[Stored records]
::::
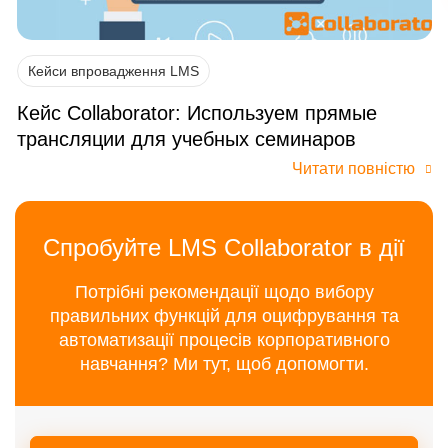
Кейси впровадження LMS
Кейс Collaborator: Используем прямые
трансляции для учебных семинаров
Читати повністю
Спробуйте LMS Collaborator в дії
Потрібні рекомендації щодо вибору
правильних функцій для оцифрування та
автоматизації процесів корпоративного
навчання? Ми тут, щоб допомогти.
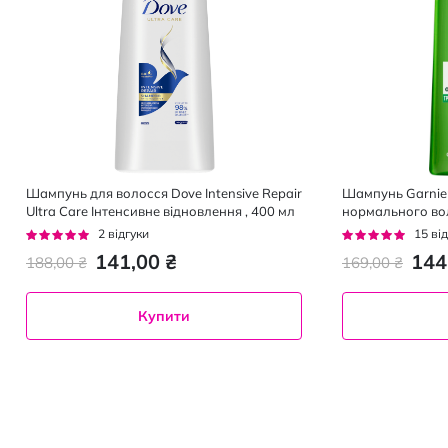
Шампунь для волосся Dove Intensive Repair
Шампунь Garnier 
Ultra Care Інтенсивне відновлення , 400 мл
нормального вол
жирності 400 мл
Рейтинг:
Рейтинг:
2
відгуки
15
від
100%
93%
141,00 ₴
144
188,00 ₴
169,00 ₴
Купити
::::
◆ What you should do ◆
Convert every line of text in the material into a JSON list of strings, one string per line, with blank lines left out. Do not include the pictures.

◆ Solved problem ◆
[
  "Кейси впровадження LMS",
  "Кейс Collaborator: Используем прямые",
  "трансляции для учебных семинаров",
  "Читати повністю",
  "Спробуйте LMS Collaborator в дії",
  "Потрібні рекомендації щодо вибору",
  "правильних функцій для оцифрування та",
  "автоматизації процесів корпоративного",
  "навчання? Ми тут, щоб допомогти.",
  "Шампунь для волосся Dove Intensive Repair",
  "Шампунь Garnier ",
  "Ultra Care Інтенсивне відновлення , 400 мл",
  "нормального вол",
  "жирності 400 мл",
  "Рейтинг:",
  "Рейтинг:",
  "2",
  "відгуки",
  "15",
  "від",
  "100%",
  "93%",
  "141,00 ₴",
  "144",
  "188,00 ₴",
  "169,00 ₴",
  "Купити"
]